YOUR TASK: All lines from the entries below that contain the string "butt" should be copied out.

Records from a collection:
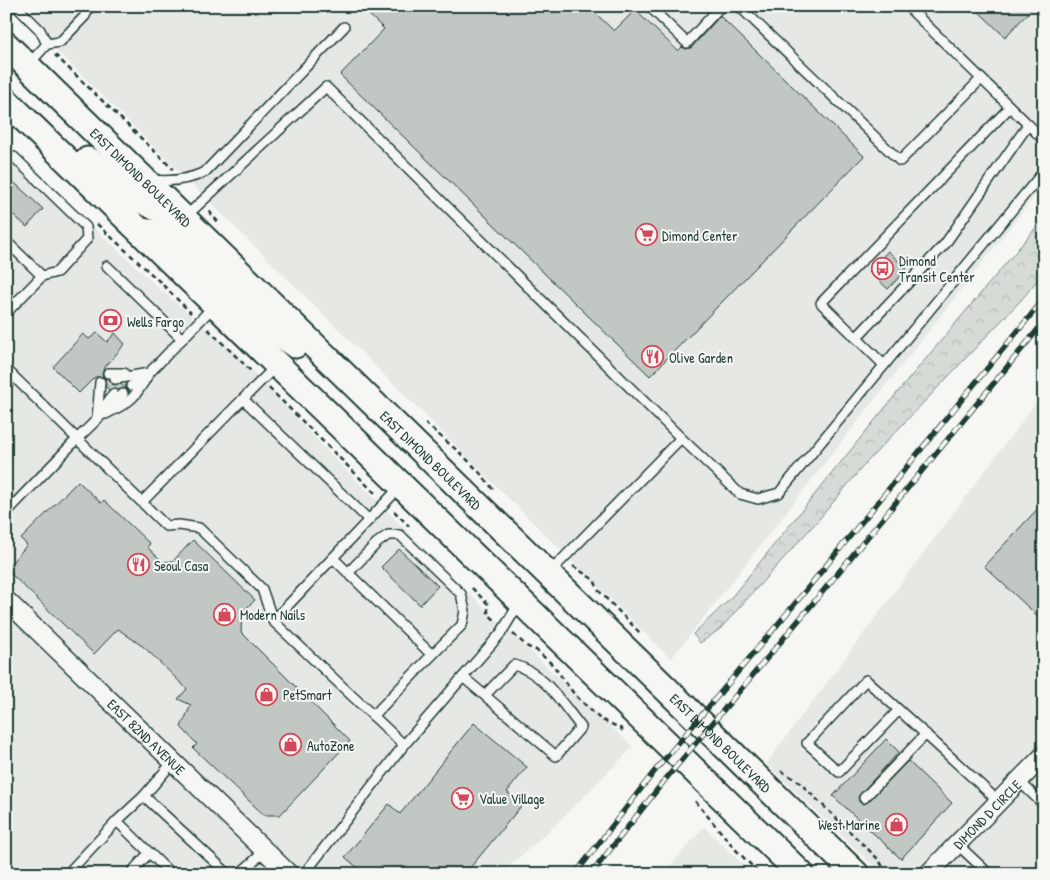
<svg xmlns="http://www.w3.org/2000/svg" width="1050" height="880" viewBox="0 0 1050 880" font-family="'Patrick Hand',sans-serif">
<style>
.built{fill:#e6e8e4}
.forest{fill:url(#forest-crowns);stroke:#7a8c85}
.building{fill:#c1c8c3;stroke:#1f3d34}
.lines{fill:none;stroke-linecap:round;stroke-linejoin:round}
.lane-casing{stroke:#1f3d34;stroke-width:12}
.street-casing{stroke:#1f3d34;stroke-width:21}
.secondary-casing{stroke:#1f3d34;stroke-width:29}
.path{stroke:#1f3d34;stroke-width:2.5;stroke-dasharray:5 4;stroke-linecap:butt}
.lane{stroke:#f6f6f2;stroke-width:9}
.street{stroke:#f6f6f2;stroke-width:18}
.secondary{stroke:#f6f6f2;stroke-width:25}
.rail-casing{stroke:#1f3d34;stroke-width:5.5}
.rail{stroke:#f6f6f2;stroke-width:4;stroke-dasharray:11;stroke-linecap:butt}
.labels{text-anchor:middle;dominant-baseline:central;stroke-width:4;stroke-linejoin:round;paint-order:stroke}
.street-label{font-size:14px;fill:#1f3d34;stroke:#f6f6f2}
.poi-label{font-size:14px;fill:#1f3d34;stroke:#f6f6f2;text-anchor:start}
</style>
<defs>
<pattern id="forest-crowns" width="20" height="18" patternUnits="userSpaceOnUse" patternTransform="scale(1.25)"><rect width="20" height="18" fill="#d6dbd6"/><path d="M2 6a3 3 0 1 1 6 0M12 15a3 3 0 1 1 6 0" fill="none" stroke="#b7bdb8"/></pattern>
</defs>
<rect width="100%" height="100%" fill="#f6f6f2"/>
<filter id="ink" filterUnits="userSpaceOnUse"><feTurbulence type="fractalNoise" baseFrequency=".02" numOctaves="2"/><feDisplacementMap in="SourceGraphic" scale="10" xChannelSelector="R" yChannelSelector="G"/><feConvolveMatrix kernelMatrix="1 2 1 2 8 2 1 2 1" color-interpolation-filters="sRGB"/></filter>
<g filter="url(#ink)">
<g class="built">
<polygon points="12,6 1044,6 1044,184 671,659"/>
<polygon points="6,155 88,222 162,291 240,357 329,453 483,607 633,747 554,826 501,874 271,874 256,863 247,874 6,874"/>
<polygon points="1044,392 1044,874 882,874 766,764"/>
<polygon points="704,827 753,874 663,874"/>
</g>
<polygon class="forest" points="1044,218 1044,272 1022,299 865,464 820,518 720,629 700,643 693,634 730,599 897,393"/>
<g class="building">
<polygon points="360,6 588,6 614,31 635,10 678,51 682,47 686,49 691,48 720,16 864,156 650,376 340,75 384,29"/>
<polygon points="973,6 1035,6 1005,37"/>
<polygon points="6,175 43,209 27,227 6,208"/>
<polygon points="888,251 907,269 888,289 869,271"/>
<polygon points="97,333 107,342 115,333 125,344 105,367 102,373 103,377 95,377 79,393 53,367 83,334 89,339"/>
<polygon points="105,378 109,379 112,385 121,384 125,388 118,390 114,388 109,390 106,387"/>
<polygon points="78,481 101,503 104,500 150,544 147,547 163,562 173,561 193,540 255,600 242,613 241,632 350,741 280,815 264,815 193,748 197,744 181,727 191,705 178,699 187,689 145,648 118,629 94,654 6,569 27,545 21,539"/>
<polygon points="1044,502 1044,622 984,566"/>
<polygon points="399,549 438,586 420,605 381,567"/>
<polygon points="474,723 527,767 507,792 522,805 465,874 365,874 345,857 389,804 400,814"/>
<polygon points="886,739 899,752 860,794 858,797 859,802 863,804 868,802 908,761 952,803 901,859 833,796"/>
</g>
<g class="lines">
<defs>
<g id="lane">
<polyline points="16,6 40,30 47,44 29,64"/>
<polyline points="649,6 687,43 721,6"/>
<polyline points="739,6 900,161 981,79"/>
<polyline points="907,6 1044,140"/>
<polyline points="47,44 60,42 85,16 89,6"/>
<polyline points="6,157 14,157 86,227 87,239 57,272 42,276"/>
<path d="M153 180C172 182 188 180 205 172L344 27"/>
<polyline points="185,217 326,87 681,438 740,494 758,499 779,493 1044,171"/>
<polyline points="6,241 42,276 6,313"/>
<polyline points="107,266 182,339 215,305"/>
<polyline points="856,338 945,244 1028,125"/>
<polyline points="277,365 243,399 369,520"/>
<polyline points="884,365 821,303 1010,107"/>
<polyline points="8,371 166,526 179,525 199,528 262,589 273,621"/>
<polyline points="108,373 124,373"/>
<polyline points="115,379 149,373 182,339"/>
<polyline points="131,386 147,375"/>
<polyline points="104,408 113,394"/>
<path d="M106 414C132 401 135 398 149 373"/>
<polyline points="97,419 100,382"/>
<polyline points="400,487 273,621 404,745"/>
<polyline points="142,502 243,399"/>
<polyline points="6,513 77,439 123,394"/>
<polyline points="333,558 432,655 373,716"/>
<polyline points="550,572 681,438"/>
<polyline points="348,573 377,543 388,535 400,535 461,594 465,611 462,625 432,655"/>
<path d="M463 677 556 756 581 727C563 705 544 672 514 665L485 695"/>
<path d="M899 710 839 772 807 743 866 680C910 720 954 760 998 801"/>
<polyline points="173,762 144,796 228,874"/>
<polyline points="1018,780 1044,805"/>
<polyline points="144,796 117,821 171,874"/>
<polyline points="864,798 926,734"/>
<polyline points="957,844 989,874"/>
<polyline points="67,874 117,821"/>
<polyline points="130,874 149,853"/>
<polyline points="239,874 265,851"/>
<polyline points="304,874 404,745 501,633 520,602"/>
</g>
<g id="street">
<path id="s1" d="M6 600 289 874"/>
<path id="s2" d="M928 874 1044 755"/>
</g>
<g id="secondary">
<path id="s3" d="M6 45 856 874"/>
<polyline points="6,101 801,874"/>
<path d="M88 160C112 180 136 200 166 212"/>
<polyline points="140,231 172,235 190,249 261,321 295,345"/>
</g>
</defs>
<use href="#lane" class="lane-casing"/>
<use href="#street" class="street-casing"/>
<use href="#secondary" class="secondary-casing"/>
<g class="path">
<polyline points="55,55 173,169"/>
<polyline points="209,211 218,222"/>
<polyline points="97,224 159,281 191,313"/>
<polyline points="208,329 252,372"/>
<polyline points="269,388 377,495"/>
<path d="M425 423C449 444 476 464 494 491"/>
<polyline points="394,511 409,526"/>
<polyline points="573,566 594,580 599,591 642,635"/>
<polyline points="472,588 488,604 488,614 495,620"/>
<polyline points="513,634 528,647 536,650 553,665 575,695 600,719 620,728 625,733"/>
<polyline points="781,771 798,781 879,860 887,874"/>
<polyline points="695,801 736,850 760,874"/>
</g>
<use href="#lane" class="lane"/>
<use href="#street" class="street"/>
<use href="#secondary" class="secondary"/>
<defs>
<g id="rail">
<polyline points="575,874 654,772 793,606 1044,299"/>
<polyline points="591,874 664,781 824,590 1044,322"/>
</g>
</defs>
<use href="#rail" class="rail-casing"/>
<use href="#rail" class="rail"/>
</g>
</g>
<defs>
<symbol id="supermarket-ring" viewBox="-11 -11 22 22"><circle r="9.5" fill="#f6f6f2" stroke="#d1495b" stroke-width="1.5"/><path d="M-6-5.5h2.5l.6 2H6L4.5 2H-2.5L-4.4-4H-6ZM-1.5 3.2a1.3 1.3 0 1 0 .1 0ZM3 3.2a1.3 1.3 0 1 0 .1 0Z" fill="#d1495b"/></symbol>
<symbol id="bus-ring" viewBox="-11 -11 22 22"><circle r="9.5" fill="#f6f6f2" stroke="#d1495b" stroke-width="1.5"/><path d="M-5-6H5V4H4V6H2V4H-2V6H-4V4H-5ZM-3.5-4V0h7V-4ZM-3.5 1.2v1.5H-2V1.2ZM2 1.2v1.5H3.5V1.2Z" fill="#d1495b"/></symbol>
<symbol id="bank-ring" viewBox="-11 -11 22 22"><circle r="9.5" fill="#f6f6f2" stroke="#d1495b" stroke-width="1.5"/><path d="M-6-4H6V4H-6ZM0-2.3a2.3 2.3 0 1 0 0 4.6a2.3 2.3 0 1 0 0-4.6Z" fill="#d1495b"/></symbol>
<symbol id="restaurant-ring" viewBox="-11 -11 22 22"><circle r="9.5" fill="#f6f6f2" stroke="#d1495b" stroke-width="1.5"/><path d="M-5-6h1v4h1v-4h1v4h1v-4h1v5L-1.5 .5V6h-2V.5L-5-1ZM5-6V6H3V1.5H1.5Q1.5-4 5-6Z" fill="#d1495b"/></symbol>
<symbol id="shop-ring" viewBox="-11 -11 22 22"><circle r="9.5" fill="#f6f6f2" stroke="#d1495b" stroke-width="1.5"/><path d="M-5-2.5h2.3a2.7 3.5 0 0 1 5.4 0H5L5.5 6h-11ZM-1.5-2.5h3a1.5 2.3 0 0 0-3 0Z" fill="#d1495b"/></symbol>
</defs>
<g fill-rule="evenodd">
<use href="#supermarket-ring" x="634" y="222" width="25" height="25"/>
<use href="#bus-ring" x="870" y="256" width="25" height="25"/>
<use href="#bank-ring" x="98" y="308" width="25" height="25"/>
<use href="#restaurant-ring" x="640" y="344" width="25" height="25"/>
<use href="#restaurant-ring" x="126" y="552" width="25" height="25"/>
<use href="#shop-ring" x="212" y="602" width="25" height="25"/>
<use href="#shop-ring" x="254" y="682" width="25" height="25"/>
<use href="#shop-ring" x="278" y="732" width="25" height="25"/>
<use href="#supermarket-ring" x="450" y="786" width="25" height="25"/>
<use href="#shop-ring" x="884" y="812" width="25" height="25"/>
</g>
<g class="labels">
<g class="street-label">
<text stroke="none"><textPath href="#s3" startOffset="189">EAST DIMOND BOULEVARD</textPath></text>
<text stroke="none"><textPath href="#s3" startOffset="594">EAST DIMOND BOULEVARD</textPath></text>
<text stroke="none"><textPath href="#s1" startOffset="196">EAST 82ND AVENUE</textPath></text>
<text stroke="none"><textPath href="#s3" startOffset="999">EAST DIMOND BOULEVARD</textPath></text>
<text stroke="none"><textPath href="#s2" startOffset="84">DIMOND D CIRCLE</textPath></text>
</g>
<g class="poi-label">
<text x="662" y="235">Dimond Center</text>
<text x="899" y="260">Dimond<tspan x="899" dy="16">Transit Center</tspan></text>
<text x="127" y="321">Wells Fargo</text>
<text x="669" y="357">Olive Garden</text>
<text x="154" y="565">Seoul Casa</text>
<text x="240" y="614">Modern Nails</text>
<text x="283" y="694">PetSmart</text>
<text x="307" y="745">AutoZone</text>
<text x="479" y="798">Value Village</text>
<text x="880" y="824" text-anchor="end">West Marine</text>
</g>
</g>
<rect width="1050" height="880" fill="none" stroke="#f6f6f2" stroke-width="25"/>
<rect x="12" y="12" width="1025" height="855" fill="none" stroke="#1f3d34" stroke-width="2" filter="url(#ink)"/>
</svg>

WRITTEN REPLY:
.path{stroke:#1f3d34;stroke-width:2.5;stroke-dasharray:5 4;stroke-linecap:butt}
.rail{stroke:#f6f6f2;stroke-width:4;stroke-dasharray:11;stroke-linecap:butt}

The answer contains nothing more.